There are a few other apps with a similar round-up feature to Peak, but I think they’re all inferior compared to what Peak offers. Qapital, as discussed before, was a great app that worked perfectly for goal-based savings and microsavings, but they now charge anywhere from $3 to $12 per month to use their app. That’s untenable for me.
Another app with a round-up feature is Acorns, which is a pretty popular app in the fintech world. Unlike Peak, Acorns takes your spare change and invests it for you in a diversified, low-cost portfolio. The problem is that Acorns charges $1 per month or $12 per year to use their app. That might not seem like much, but it’s a huge amount when you think about how much spare change you’ll save over the course of a year. For most people, charging $1 per month will basically amount to a 6-10% annual fee. That’s way too high.
Instead, if you want to replicate what Acorns does, you can do it for free by combining Peak with a free investing app such as M1 Finance. Simply have Peak round up your transactions, then every month, transfer all your spare change into M1 Finance. You’ll get the exact same thing Acorns does but at no cost. (Related: How To Make Your Own Free Version Of Acorns)
Personally, I don’t think it’s particularly meaningful to invest your spare change. Instead, I prefer saving it and adding it towards various short-term goals or at least using that spare change as a way to bolster my emergency fund.

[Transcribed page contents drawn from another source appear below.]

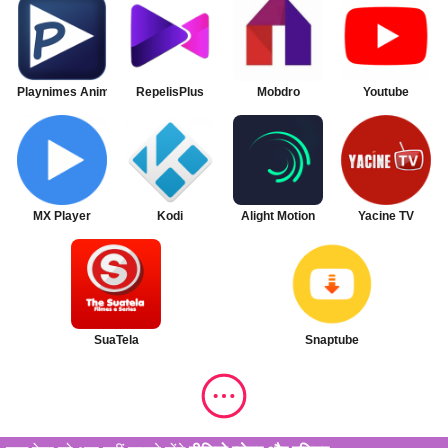
Playnimes Animes
RepelisPlus
Mobdro
Youtube
MX Player
Kodi
Alight Motion
Yacine TV
SuaTela
Snaptube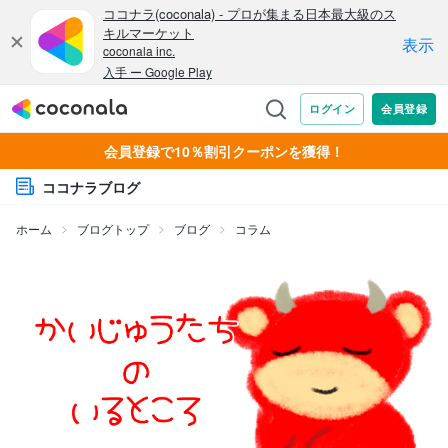
会員登録で10％割引クーポンを獲得！
ココナラブログ
ホーム
ブログトップ
ブログ
コラム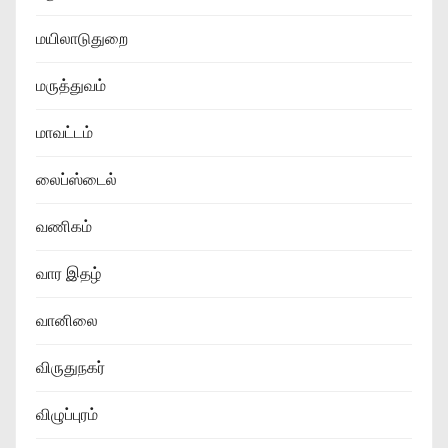
மயிலாடுதுறை
மருத்துவம்
மாவட்டம்
லைப்ஸ்டைல்
வணிகம்
வார இதழ்
வானிலை
விருதுநகர்
விழுப்புரம்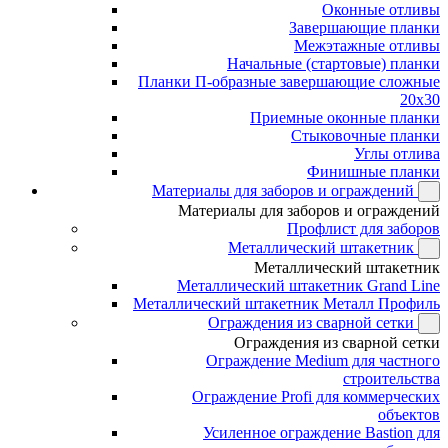
Оконные отливы
Завершающие планки
Межэтажные отливы
Начальные (стартовые) планки
Планки П-образные завершающие сложные
20x30
Приемные оконные планки
Стыковочные планки
Углы отлива
Финишные планки
Материалы для заборов и ограждений
Материалы для заборов и ограждений
Профлист для заборов
Металлический штакетник
Металлический штакетник
Металлический штакетник Grand Line
Металлический штакетник Металл Профиль
Ограждения из сварной сетки
Ограждения из сварной сетки
Ограждение Medium для частного
строительства
Ограждение Profi для коммерческих
объектов
Усиленное ограждение Bastion для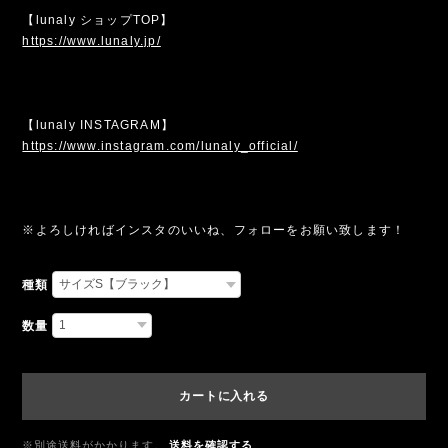
【lunaly ショップTOP】
https://www.lunaly.jp/
【lunaly INSTAGRAM】
https://www.instagram.com/lunaly_official/
※よろしければインスタのいいね、フォローをお願い致します！
種類
数量
カートに入れる
※別途送料がかかります。
送料を確認する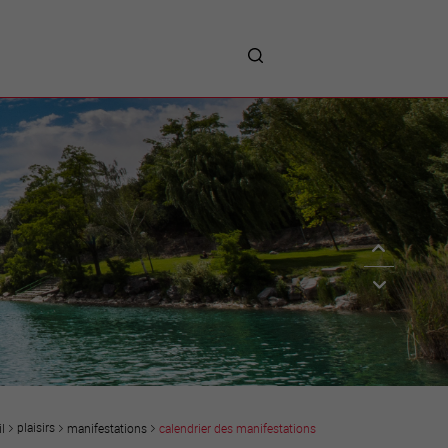
me
entreprises
Sites d’implantations
Prestations
Avantages
Unternehmen :
Willkommen!
Companies : Welcome!
Imprese : benvenute!
plaisirs
manifestations
calendrier des manifestations
l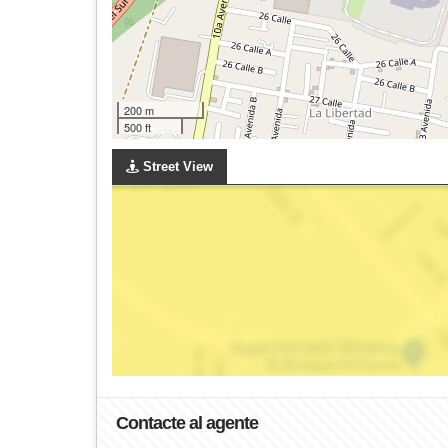
200 m
500 ft
Street View
Contacte al agente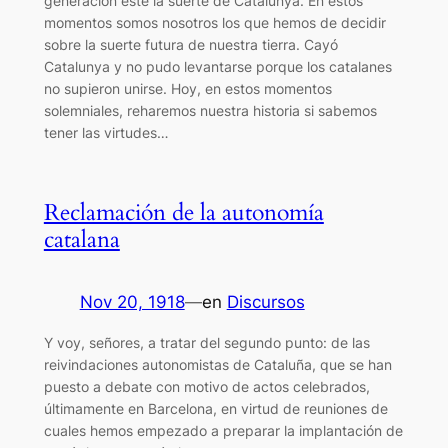
generación esté la suerte de Catalunya. En estos
momentos somos nosotros los que hemos de decidir
sobre la suerte futura de nuestra tierra. Cayó
Catalunya y no pudo levantarse porque los catalanes
no supieron unirse. Hoy, en estos momentos
solemniales, reharemos nuestra historia si sabemos
tener las virtudes…
Reclamación de la autonomía
catalana
Nov 20, 1918
—
en
Discursos
Y voy, señores, a tratar del segundo punto: de las
reivindaciones autonomistas de Cataluña, que se han
puesto a debate con motivo de actos celebrados,
últimamente en Barcelona, en virtud de reuniones de
cuales hemos empezado a preparar la implantación de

In conclusion, I think Peak is a great app that’s definitely worth including in your money system. I’d recommend using Peak for short-term savings goals where you want to create a new savings bucket quickly and easily on your phone. For longer-term goals, I’d recommend creating sub-savings accounts in a high-yield savings account (so things like a house fund or really large savings goals should go in a traditional high-yield savings account).
The main reason to use Peak, however, is for the round-up feature. Add Peak into your money system and round up all of your daily transactions. You’ll find that it’s an easy way to increase your savings without even noticing it. If you combine Peak with a free app like Albert, you’ll have a nice microsaving system in place. You can check out Peak Money on their website.
Update: Previously, Peak was only available on iOS, but it’s now available on iOS, Android, and can be accessed on your computer as well.